Content starts

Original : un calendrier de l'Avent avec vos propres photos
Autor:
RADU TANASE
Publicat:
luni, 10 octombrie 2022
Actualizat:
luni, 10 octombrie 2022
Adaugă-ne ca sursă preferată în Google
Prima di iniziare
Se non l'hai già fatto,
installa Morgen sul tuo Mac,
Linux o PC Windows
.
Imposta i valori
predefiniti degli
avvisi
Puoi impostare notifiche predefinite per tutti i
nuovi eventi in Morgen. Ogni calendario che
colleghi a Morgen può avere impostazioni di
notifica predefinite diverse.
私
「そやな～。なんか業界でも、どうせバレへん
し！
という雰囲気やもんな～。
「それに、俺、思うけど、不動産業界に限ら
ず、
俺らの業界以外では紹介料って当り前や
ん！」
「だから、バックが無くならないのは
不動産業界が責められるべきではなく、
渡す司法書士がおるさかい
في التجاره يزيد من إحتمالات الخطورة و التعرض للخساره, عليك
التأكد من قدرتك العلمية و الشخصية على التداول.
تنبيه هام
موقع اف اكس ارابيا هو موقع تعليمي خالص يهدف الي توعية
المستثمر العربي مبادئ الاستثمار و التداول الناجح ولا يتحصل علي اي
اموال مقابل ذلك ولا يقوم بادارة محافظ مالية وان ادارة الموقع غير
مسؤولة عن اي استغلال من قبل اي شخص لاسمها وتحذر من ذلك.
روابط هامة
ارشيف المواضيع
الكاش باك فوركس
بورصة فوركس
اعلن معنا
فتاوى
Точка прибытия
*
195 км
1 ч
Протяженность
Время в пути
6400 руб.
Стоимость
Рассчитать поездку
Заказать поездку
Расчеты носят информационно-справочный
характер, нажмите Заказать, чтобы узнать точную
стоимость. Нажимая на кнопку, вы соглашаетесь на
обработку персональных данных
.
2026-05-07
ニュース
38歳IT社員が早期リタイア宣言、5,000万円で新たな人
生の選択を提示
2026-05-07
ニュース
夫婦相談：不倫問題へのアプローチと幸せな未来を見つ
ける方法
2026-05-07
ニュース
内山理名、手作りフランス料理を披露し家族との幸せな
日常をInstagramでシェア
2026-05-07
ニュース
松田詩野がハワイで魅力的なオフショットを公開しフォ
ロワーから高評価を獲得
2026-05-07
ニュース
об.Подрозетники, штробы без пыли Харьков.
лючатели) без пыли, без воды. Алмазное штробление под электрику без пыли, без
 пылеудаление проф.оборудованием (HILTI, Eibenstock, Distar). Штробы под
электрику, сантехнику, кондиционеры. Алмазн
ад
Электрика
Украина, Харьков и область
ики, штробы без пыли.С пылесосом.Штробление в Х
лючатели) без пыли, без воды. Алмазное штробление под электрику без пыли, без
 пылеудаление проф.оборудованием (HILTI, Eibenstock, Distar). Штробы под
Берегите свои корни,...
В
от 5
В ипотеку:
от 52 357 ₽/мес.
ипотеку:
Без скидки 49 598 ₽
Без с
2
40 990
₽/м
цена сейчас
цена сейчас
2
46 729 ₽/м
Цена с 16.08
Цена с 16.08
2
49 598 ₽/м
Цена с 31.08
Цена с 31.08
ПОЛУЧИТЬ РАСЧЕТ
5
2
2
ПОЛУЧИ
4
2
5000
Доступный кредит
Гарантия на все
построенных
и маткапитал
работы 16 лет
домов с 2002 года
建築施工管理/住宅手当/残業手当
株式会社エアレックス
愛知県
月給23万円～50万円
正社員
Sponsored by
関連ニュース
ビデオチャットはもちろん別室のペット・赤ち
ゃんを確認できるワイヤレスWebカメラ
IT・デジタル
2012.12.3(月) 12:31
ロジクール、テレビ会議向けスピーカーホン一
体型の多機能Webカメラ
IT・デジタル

Content ends

### What to do
Please reproduce all of the data above line for line, with no changes.

### Solution
Original : un calendrier de l'Avent avec vos propres photos
Autor:
RADU TANASE
Publicat:
luni, 10 octombrie 2022
Actualizat:
luni, 10 octombrie 2022
Adaugă-ne ca sursă preferată în Google
Prima di iniziare
Se non l'hai già fatto,
installa Morgen sul tuo Mac,
Linux o PC Windows
.
Imposta i valori
predefiniti degli
avvisi
Puoi impostare notifiche predefinite per tutti i
nuovi eventi in Morgen. Ogni calendario che
colleghi a Morgen può avere impostazioni di
notifica predefinite diverse.
私
「そやな～。なんか業界でも、どうせバレへん
し！
という雰囲気やもんな～。
「それに、俺、思うけど、不動産業界に限ら
ず、
俺らの業界以外では紹介料って当り前や
ん！」
「だから、バックが無くならないのは
不動産業界が責められるべきではなく、
渡す司法書士がおるさかい
في التجاره يزيد من إحتمالات الخطورة و التعرض للخساره, عليك
التأكد من قدرتك العلمية و الشخصية على التداول.
تنبيه هام
موقع اف اكس ارابيا هو موقع تعليمي خالص يهدف الي توعية
المستثمر العربي مبادئ الاستثمار و التداول الناجح ولا يتحصل علي اي
اموال مقابل ذلك ولا يقوم بادارة محافظ مالية وان ادارة الموقع غير
مسؤولة عن اي استغلال من قبل اي شخص لاسمها وتحذر من ذلك.
روابط هامة
ارشيف المواضيع
الكاش باك فوركس
بورصة فوركس
اعلن معنا
فتاوى
Точка прибытия
*
195 км
1 ч
Протяженность
Время в пути
6400 руб.
Стоимость
Рассчитать поездку
Заказать поездку
Расчеты носят информационно-справочный
характер, нажмите Заказать, чтобы узнать точную
стоимость. Нажимая на кнопку, вы соглашаетесь на
обработку персональных данных
.
2026-05-07
ニュース
38歳IT社員が早期リタイア宣言、5,000万円で新たな人
生の選択を提示
2026-05-07
ニュース
夫婦相談：不倫問題へのアプローチと幸せな未来を見つ
ける方法
2026-05-07
ニュース
内山理名、手作りフランス料理を披露し家族との幸せな
日常をInstagramでシェア
2026-05-07
ニュース
松田詩野がハワイで魅力的なオフショットを公開しフォ
ロワーから高評価を獲得
2026-05-07
ニュース
об.Подрозетники, штробы без пыли Харьков.
лючатели) без пыли, без воды. Алмазное штробление под электрику без пыли, без
 пылеудаление проф.оборудованием (HILTI, Eibenstock, Distar). Штробы под
электрику, сантехнику, кондиционеры. Алмазн
ад
Электрика
Украина, Харьков и область
ики, штробы без пыли.С пылесосом.Штробление в Х
лючатели) без пыли, без воды. Алмазное штробление под электрику без пыли, без
 пылеудаление проф.оборудованием (HILTI, Eibenstock, Distar). Штробы под
Берегите свои корни,...
В
от 5
В ипотеку:
от 52 357 ₽/мес.
ипотеку:
Без скидки 49 598 ₽
Без с
2
40 990
₽/м
цена сейчас
цена сейчас
2
46 729 ₽/м
Цена с 16.08
Цена с 16.08
2
49 598 ₽/м
Цена с 31.08
Цена с 31.08
ПОЛУЧИТЬ РАСЧЕТ
5
2
2
ПОЛУЧИ
4
2
5000
Доступный кредит
Гарантия на все
построенных
и маткапитал
работы 16 лет
домов с 2002 года
建築施工管理/住宅手当/残業手当
株式会社エアレックス
愛知県
月給23万円～50万円
正社員
Sponsored by
関連ニュース
ビデオチャットはもちろん別室のペット・赤ち
ゃんを確認できるワイヤレスWebカメラ
IT・デジタル
2012.12.3(月) 12:31
ロジクール、テレビ会議向けスピーカーホン一
体型の多機能Webカメラ
IT・デジタル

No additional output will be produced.